Tissue viability (4 h) = 80.4 %
ET50 = 9.3 hrs

Executive summary:

The aim of the study was to evaluate the potential toxicity of the test substance as measured by the conversion of MTT by EpiDerm tissues after the substance exposure for four different exposure times. The study was performed similar to the OECD Guideline 431. The ability of the test substance to directly reduce MTT was initially tested via incubating 100 µl with 1 ml MTT for approximately one hour, which showed that the substance can directly reduce MTT in the absence of viable cells. The EpiDerm cultures were tested in duplicated in the MTT assay with 100 µl test material at four exposure times – 1, 4, 8 and 24 hours. Positive control (1 % Triton-X-100) and negative control (sterile deionised water) run concurently. Since the test substance was found to directly reduce MTT, a killed-control experiment was conducted, which revealed that there was little or no direct MTT reduction in the test article-treated killed control compared to the negative control-treated killed controls and the MTT reduction in the test article-treated viable tissue was ascribed to the viable cells.
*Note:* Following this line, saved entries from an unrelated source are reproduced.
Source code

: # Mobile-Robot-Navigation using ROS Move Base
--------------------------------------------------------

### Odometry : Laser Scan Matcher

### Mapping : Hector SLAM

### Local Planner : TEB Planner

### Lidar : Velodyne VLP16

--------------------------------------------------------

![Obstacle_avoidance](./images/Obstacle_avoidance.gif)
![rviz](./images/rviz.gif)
The ET50 value recorded is 9.3 hours. The correlation of the in vitro assay with the expected in vivo irritation has not yet been fully established, but MatTek suggests a guideline for appointing the expected in vivo irritation profile based on the ET50 scores using the EpiDerm (EPI-200) model. Based on this model, the substance is expected to be a moderate to mild in vivo irritant.

The tissue viability obtained after 4 hours of exposure was 80.4 %. As the study was performed similar to the OECD Guideline 431 the criteria for classification indicated in the guideline can be considered: even if the tissue viability after 3 minutes and 1 hours is not known, is expected to be much higher than the tissue viability observed at 4 hours and thus it is much higher than the threshold for classification as skin corrosive.